(Collection entries)

•••••

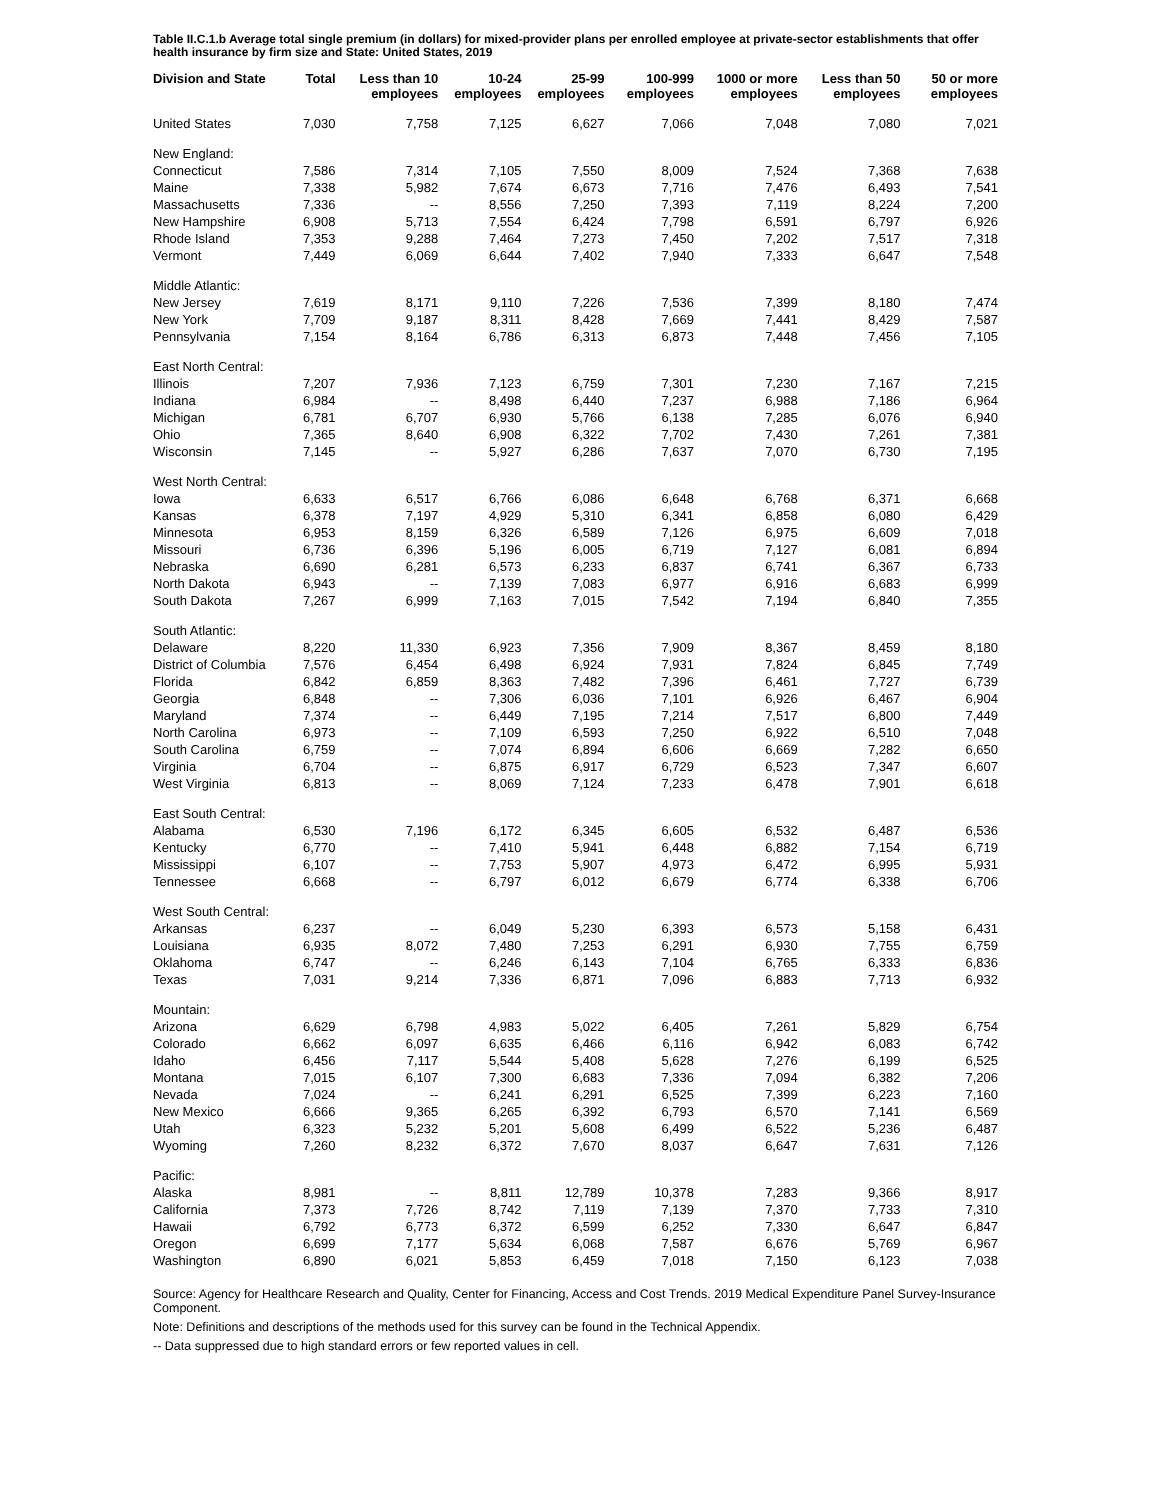Table II.C.1.b Average total single premium (in dollars) for mixed-provider plans per enrolled employee at private-sector establishments that offer health insurance by firm size and State: United States, 2019
| Division and State | Total | Less than 10 employees | 10-24 employees | 25-99 employees | 100-999 employees | 1000 or more employees | Less than 50 employees | 50 or more employees |
| --- | --- | --- | --- | --- | --- | --- | --- | --- |
| United States | 7,030 | 7,758 | 7,125 | 6,627 | 7,066 | 7,048 | 7,080 | 7,021 |
| New England: | | | | | | | | |
| Connecticut | 7,586 | 7,314 | 7,105 | 7,550 | 8,009 | 7,524 | 7,368 | 7,638 |
| Maine | 7,338 | 5,982 | 7,674 | 6,673 | 7,716 | 7,476 | 6,493 | 7,541 |
| Massachusetts | 7,336 | -- | 8,556 | 7,250 | 7,393 | 7,119 | 8,224 | 7,200 |
| New Hampshire | 6,908 | 5,713 | 7,554 | 6,424 | 7,798 | 6,591 | 6,797 | 6,926 |
| Rhode Island | 7,353 | 9,288 | 7,464 | 7,273 | 7,450 | 7,202 | 7,517 | 7,318 |
| Vermont | 7,449 | 6,069 | 6,644 | 7,402 | 7,940 | 7,333 | 6,647 | 7,548 |
| Middle Atlantic: | | | | | | | | |
| New Jersey | 7,619 | 8,171 | 9,110 | 7,226 | 7,536 | 7,399 | 8,180 | 7,474 |
| New York | 7,709 | 9,187 | 8,311 | 8,428 | 7,669 | 7,441 | 8,429 | 7,587 |
| Pennsylvania | 7,154 | 8,164 | 6,786 | 6,313 | 6,873 | 7,448 | 7,456 | 7,105 |
| East North Central: | | | | | | | | |
| Illinois | 7,207 | 7,936 | 7,123 | 6,759 | 7,301 | 7,230 | 7,167 | 7,215 |
| Indiana | 6,984 | -- | 8,498 | 6,440 | 7,237 | 6,988 | 7,186 | 6,964 |
| Michigan | 6,781 | 6,707 | 6,930 | 5,766 | 6,138 | 7,285 | 6,076 | 6,940 |
| Ohio | 7,365 | 8,640 | 6,908 | 6,322 | 7,702 | 7,430 | 7,261 | 7,381 |
| Wisconsin | 7,145 | -- | 5,927 | 6,286 | 7,637 | 7,070 | 6,730 | 7,195 |
| West North Central: | | | | | | | | |
| Iowa | 6,633 | 6,517 | 6,766 | 6,086 | 6,648 | 6,768 | 6,371 | 6,668 |
| Kansas | 6,378 | 7,197 | 4,929 | 5,310 | 6,341 | 6,858 | 6,080 | 6,429 |
| Minnesota | 6,953 | 8,159 | 6,326 | 6,589 | 7,126 | 6,975 | 6,609 | 7,018 |
| Missouri | 6,736 | 6,396 | 5,196 | 6,005 | 6,719 | 7,127 | 6,081 | 6,894 |
| Nebraska | 6,690 | 6,281 | 6,573 | 6,233 | 6,837 | 6,741 | 6,367 | 6,733 |
| North Dakota | 6,943 | -- | 7,139 | 7,083 | 6,977 | 6,916 | 6,683 | 6,999 |
| South Dakota | 7,267 | 6,999 | 7,163 | 7,015 | 7,542 | 7,194 | 6,840 | 7,355 |
| South Atlantic: | | | | | | | | |
| Delaware | 8,220 | 11,330 | 6,923 | 7,356 | 7,909 | 8,367 | 8,459 | 8,180 |
| District of Columbia | 7,576 | 6,454 | 6,498 | 6,924 | 7,931 | 7,824 | 6,845 | 7,749 |
| Florida | 6,842 | 6,859 | 8,363 | 7,482 | 7,396 | 6,461 | 7,727 | 6,739 |
| Georgia | 6,848 | -- | 7,306 | 6,036 | 7,101 | 6,926 | 6,467 | 6,904 |
| Maryland | 7,374 | -- | 6,449 | 7,195 | 7,214 | 7,517 | 6,800 | 7,449 |
| North Carolina | 6,973 | -- | 7,109 | 6,593 | 7,250 | 6,922 | 6,510 | 7,048 |
| South Carolina | 6,759 | -- | 7,074 | 6,894 | 6,606 | 6,669 | 7,282 | 6,650 |
| Virginia | 6,704 | -- | 6,875 | 6,917 | 6,729 | 6,523 | 7,347 | 6,607 |
| West Virginia | 6,813 | -- | 8,069 | 7,124 | 7,233 | 6,478 | 7,901 | 6,618 |
| East South Central: | | | | | | | | |
| Alabama | 6,530 | 7,196 | 6,172 | 6,345 | 6,605 | 6,532 | 6,487 | 6,536 |
| Kentucky | 6,770 | -- | 7,410 | 5,941 | 6,448 | 6,882 | 7,154 | 6,719 |
| Mississippi | 6,107 | -- | 7,753 | 5,907 | 4,973 | 6,472 | 6,995 | 5,931 |
| Tennessee | 6,668 | -- | 6,797 | 6,012 | 6,679 | 6,774 | 6,338 | 6,706 |
| West South Central: | | | | | | | | |
| Arkansas | 6,237 | -- | 6,049 | 5,230 | 6,393 | 6,573 | 5,158 | 6,431 |
| Louisiana | 6,935 | 8,072 | 7,480 | 7,253 | 6,291 | 6,930 | 7,755 | 6,759 |
| Oklahoma | 6,747 | -- | 6,246 | 6,143 | 7,104 | 6,765 | 6,333 | 6,836 |
| Texas | 7,031 | 9,214 | 7,336 | 6,871 | 7,096 | 6,883 | 7,713 | 6,932 |
| Mountain: | | | | | | | | |
| Arizona | 6,629 | 6,798 | 4,983 | 5,022 | 6,405 | 7,261 | 5,829 | 6,754 |
| Colorado | 6,662 | 6,097 | 6,635 | 6,466 | 6,116 | 6,942 | 6,083 | 6,742 |
| Idaho | 6,456 | 7,117 | 5,544 | 5,408 | 5,628 | 7,276 | 6,199 | 6,525 |
| Montana | 7,015 | 6,107 | 7,300 | 6,683 | 7,336 | 7,094 | 6,382 | 7,206 |
| Nevada | 7,024 | -- | 6,241 | 6,291 | 6,525 | 7,399 | 6,223 | 7,160 |
| New Mexico | 6,666 | 9,365 | 6,265 | 6,392 | 6,793 | 6,570 | 7,141 | 6,569 |
| Utah | 6,323 | 5,232 | 5,201 | 5,608 | 6,499 | 6,522 | 5,236 | 6,487 |
| Wyoming | 7,260 | 8,232 | 6,372 | 7,670 | 8,037 | 6,647 | 7,631 | 7,126 |
| Pacific: | | | | | | | | |
| Alaska | 8,981 | -- | 8,811 | 12,789 | 10,378 | 7,283 | 9,366 | 8,917 |
| California | 7,373 | 7,726 | 8,742 | 7,119 | 7,139 | 7,370 | 7,733 | 7,310 |
| Hawaii | 6,792 | 6,773 | 6,372 | 6,599 | 6,252 | 7,330 | 6,647 | 6,847 |
| Oregon | 6,699 | 7,177 | 5,634 | 6,068 | 7,587 | 6,676 | 5,769 | 6,967 |
| Washington | 6,890 | 6,021 | 5,853 | 6,459 | 7,018 | 7,150 | 6,123 | 7,038 |
Source: Agency for Healthcare Research and Quality, Center for Financing, Access and Cost Trends. 2019 Medical Expenditure Panel Survey-Insurance Component.
Note: Definitions and descriptions of the methods used for this survey can be found in the Technical Appendix.
-- Data suppressed due to high standard errors or few reported values in cell.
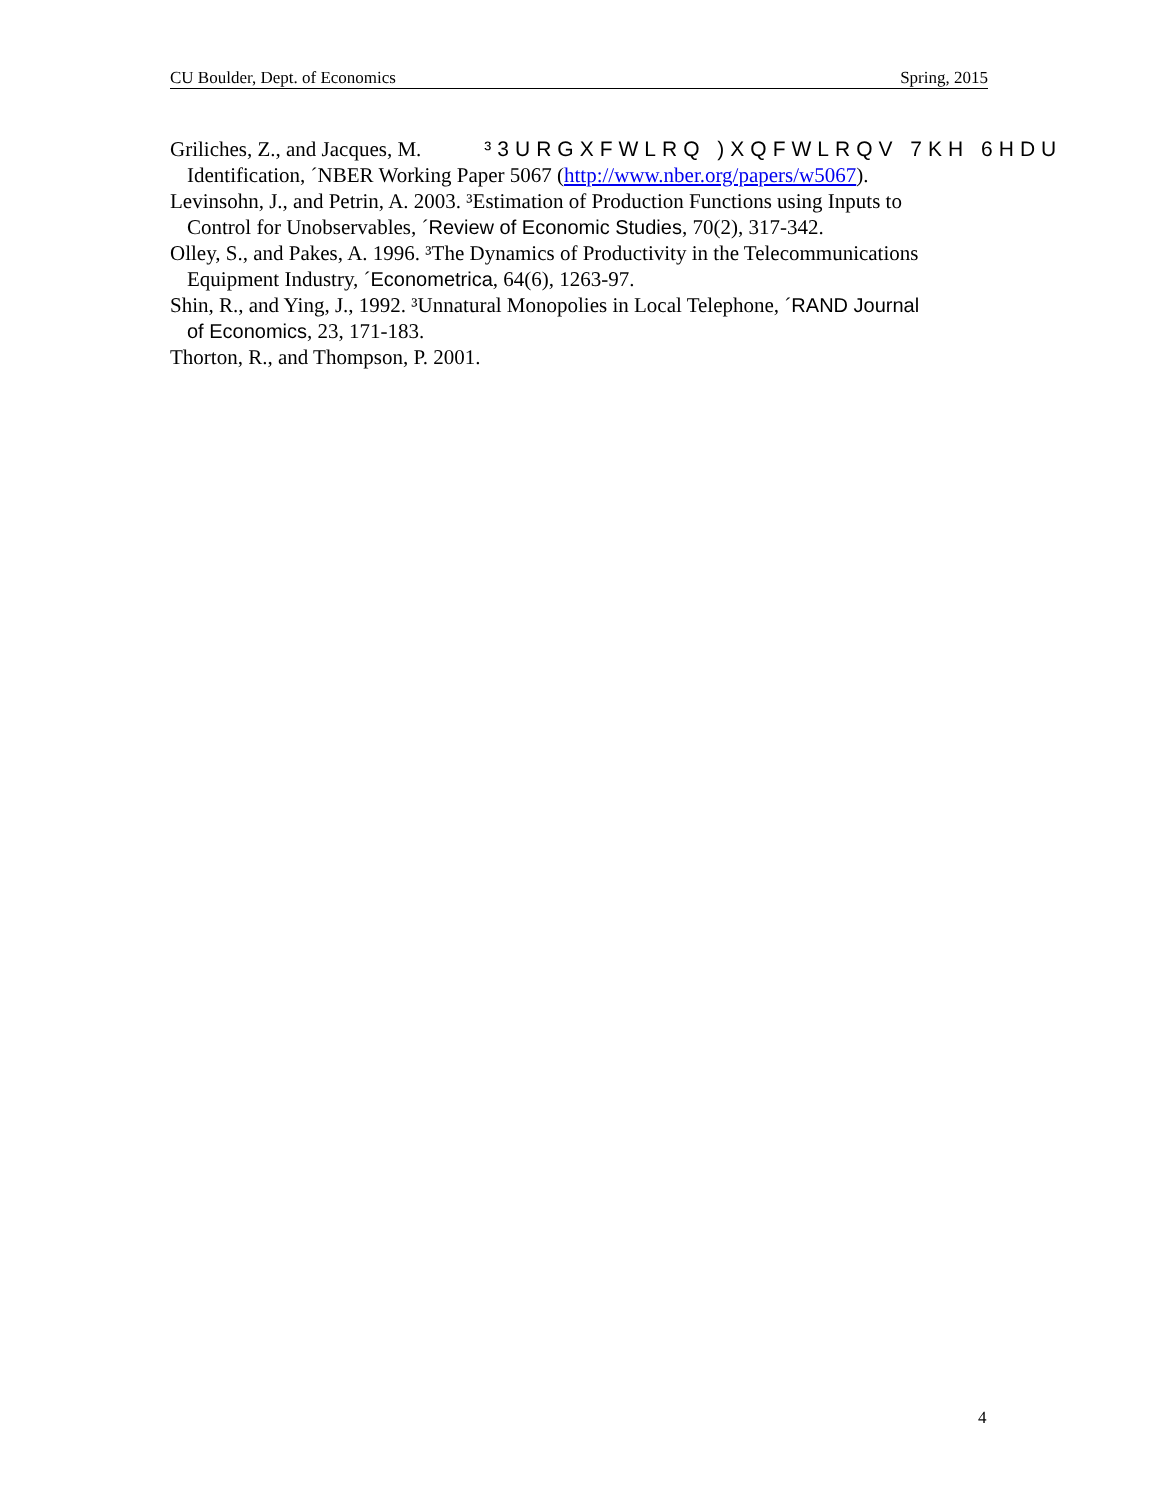CU Boulder, Dept. of Economics Spring, 2015
Griliches, Z., and Jacques, M. ³3URGXFWLRQ )XQFWLRQV 7KH 6HDU
Identification, ´NBER Working Paper 5067 (http://www.nber.org/papers/w5067).
Levinsohn, J., and Petrin, A. 2003. ³Estimation of Production Functions using Inputs to
Control for Unobservables, ´Review of Economic Studies, 70(2), 317-342.
Olley, S., and Pakes, A. 1996. ³The Dynamics of Productivity in the Telecommunications
Equipment Industry, ´Econometrica, 64(6), 1263-97.
Shin, R., and Ying, J., 1992. ³Unnatural Monopolies in Local Telephone, ´RAND Journal
of Economics, 23, 171-183.
Thorton, R., and Thompson, P. 2001.
4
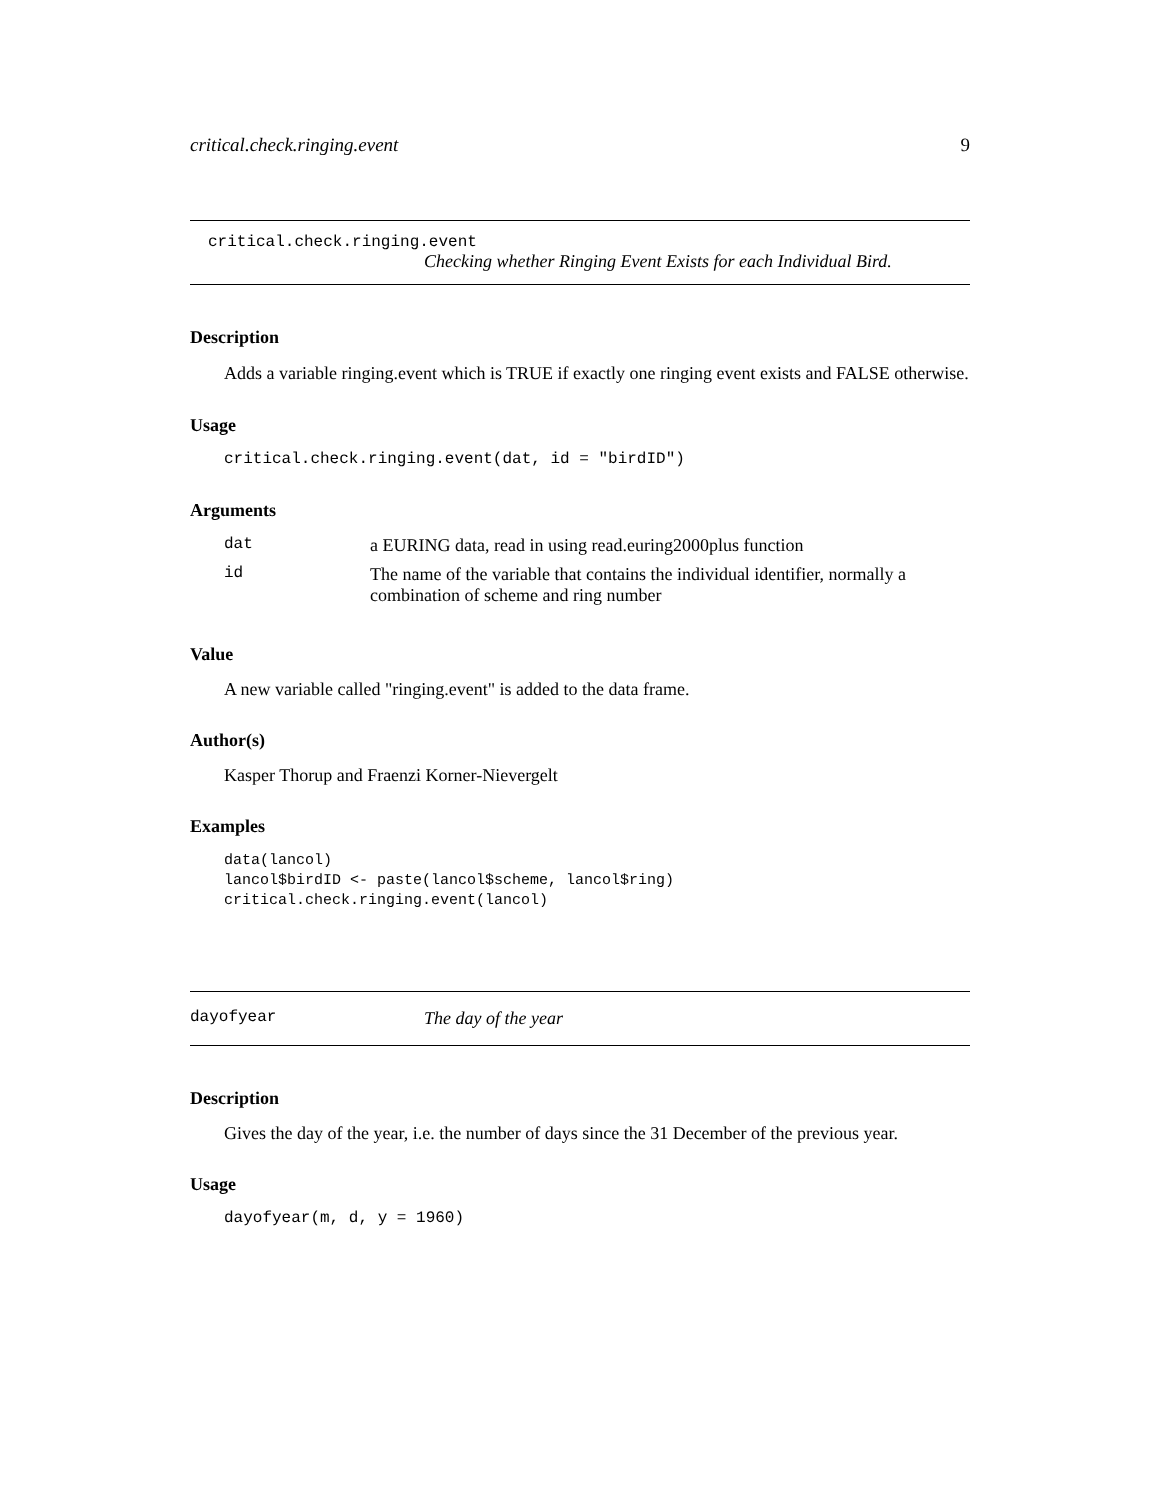critical.check.ringing.event 9
critical.check.ringing.event
Checking whether Ringing Event Exists for each Individual Bird.
Description
Adds a variable ringing.event which is TRUE if exactly one ringing event exists and FALSE otherwise.
Usage
critical.check.ringing.event(dat, id = "birdID")
Arguments
| dat | a EURING data, read in using read.euring2000plus function |
| id | The name of the variable that contains the individual identifier, normally a combination of scheme and ring number |
Value
A new variable called "ringing.event" is added to the data frame.
Author(s)
Kasper Thorup and Fraenzi Korner-Nievergelt
Examples
data(lancol)
lancol$birdID <- paste(lancol$scheme, lancol$ring)
critical.check.ringing.event(lancol)
dayofyear The day of the year
Description
Gives the day of the year, i.e. the number of days since the 31 December of the previous year.
Usage
dayofyear(m, d, y = 1960)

•••••

Every line above between the one containing "-- Data suppressed" and the one containing "Control for Unobservables, ´Review", those two included, is to be printed exactly. No pictures go into the copy.

-- Data suppressed due to high standard errors or few reported values in cell.
CU Boulder, Dept. of Economics Spring, 2015
Griliches, Z., and Jacques, M. ³3URGXFWLRQ )XQFWLRQV 7KH 6HDU
Identification, ´NBER Working Paper 5067 (http://www.nber.org/papers/w5067).
Levinsohn, J., and Petrin, A. 2003. ³Estimation of Production Functions using Inputs to
Control for Unobservables, ´Review of Economic Studies, 70(2), 317-342.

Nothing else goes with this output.